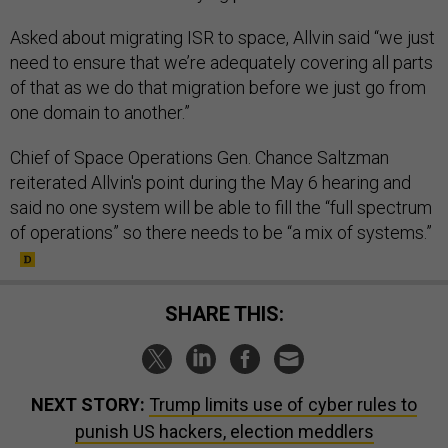
Asked about migrating ISR to space, Allvin said “we just
need to ensure that we’re adequately covering all parts
of that as we do that migration before we just go from
one domain to another.”
Chief of Space Operations Gen. Chance Saltzman
reiterated Allvin's point during the May 6 hearing and
said no one system will be able to fill the “full spectrum
of operations” so there needs to be “a mix of systems.”
SHARE THIS:
NEXT STORY:
Trump limits use of cyber rules to
punish US hackers, election meddlers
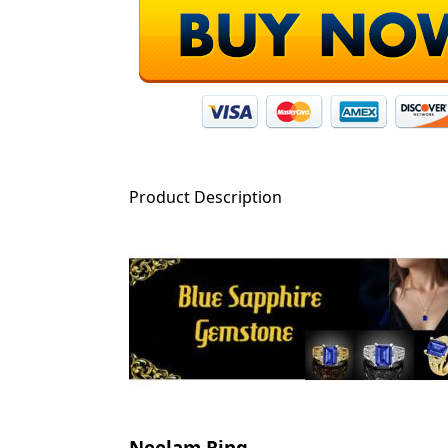
Product Description
Neelam Ring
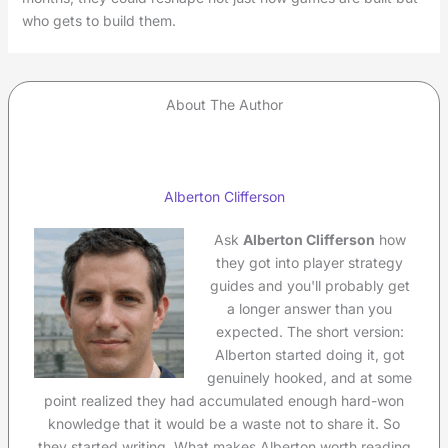
who gets to build them.
About The Author
Alberton Clifferson
Ask
Alberton Clifferson
how
they got into player strategy
guides and you'll probably get
a longer answer than you
expected. The short version:
Alberton started doing it, got
genuinely hooked, and at some
point realized they had accumulated enough hard-won
knowledge that it would be a waste not to share it. So
they started writing. What makes Alberton worth reading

-*-

TASK REQUIREMENTS: Every entry above needs to be retyped exactly; drop the pictures.

EXERCISE OUTPUT:
Asked about migrating ISR to space, Allvin said “we just
need to ensure that we’re adequately covering all parts
of that as we do that migration before we just go from
one domain to another.”
Chief of Space Operations Gen. Chance Saltzman
reiterated Allvin's point during the May 6 hearing and
said no one system will be able to fill the “full spectrum
of operations” so there needs to be “a mix of systems.”
SHARE THIS:
NEXT STORY:
Trump limits use of cyber rules to
punish US hackers, election meddlers
Product Description
Neelam Ring
who gets to build them.
About The Author
Alberton Clifferson
Ask
Alberton Clifferson
how
they got into player strategy
guides and you'll probably get
a longer answer than you
expected. The short version:
Alberton started doing it, got
genuinely hooked, and at some
point realized they had accumulated enough hard-won
knowledge that it would be a waste not to share it. So
they started writing. What makes Alberton worth reading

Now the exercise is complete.